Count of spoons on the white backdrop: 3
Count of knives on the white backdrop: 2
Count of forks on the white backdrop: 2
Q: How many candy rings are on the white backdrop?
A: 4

--------------------------------------------------

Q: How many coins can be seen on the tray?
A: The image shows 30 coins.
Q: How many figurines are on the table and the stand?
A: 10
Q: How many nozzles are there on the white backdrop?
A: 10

--------------------------------------------------

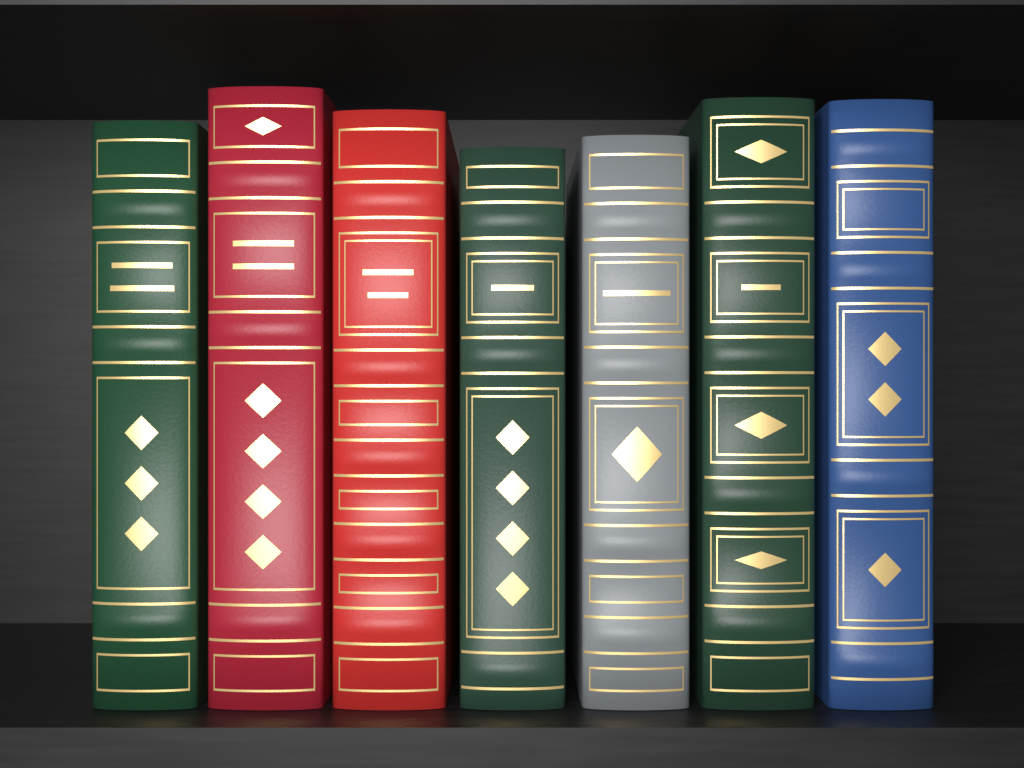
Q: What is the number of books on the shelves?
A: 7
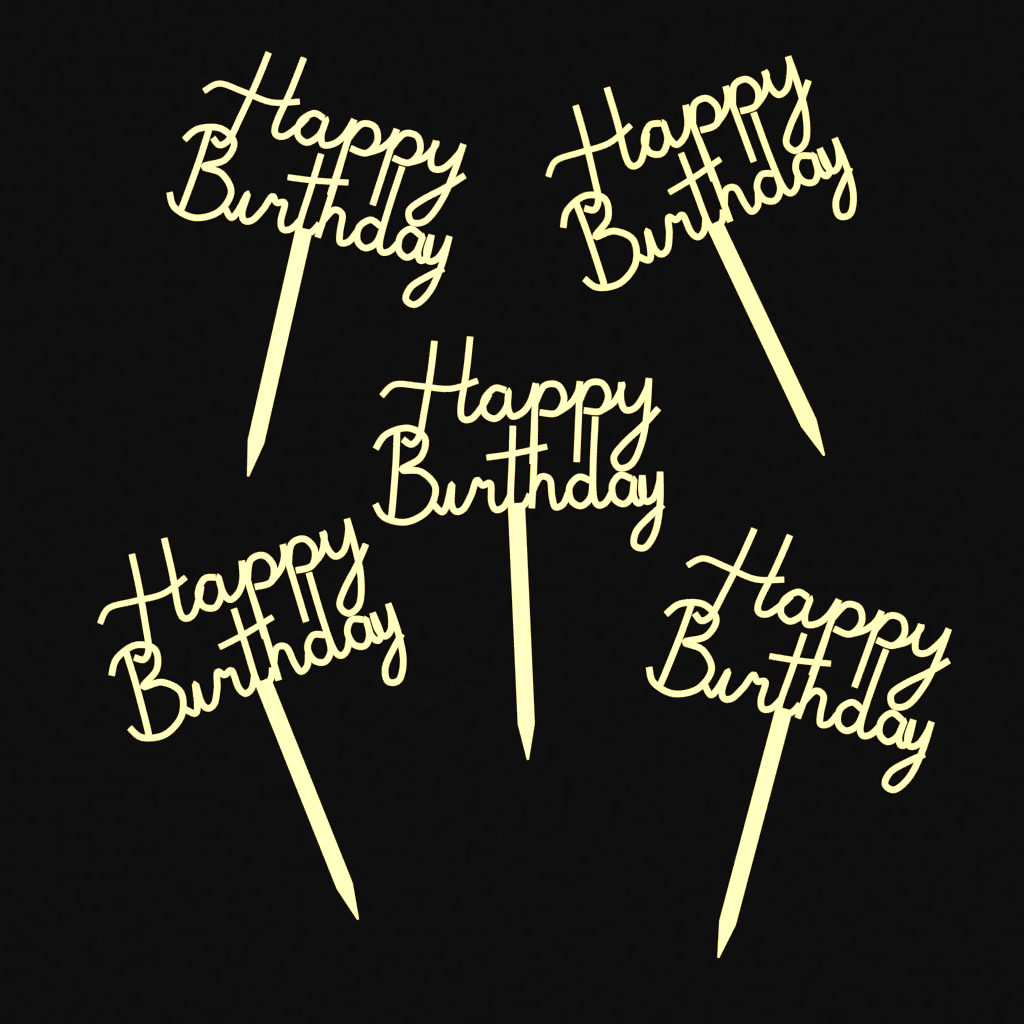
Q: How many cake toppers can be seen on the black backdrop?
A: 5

--------------------------------------------------

● THE PROBLEM
Show every line of the items above that contains the word "Count", treating uppercase and lowercase letters as distinct.

● FINISHED ANSWER
Count of spoons on the white backdrop: 3
Count of knives on the white backdrop: 2
Count of forks on the white backdrop: 2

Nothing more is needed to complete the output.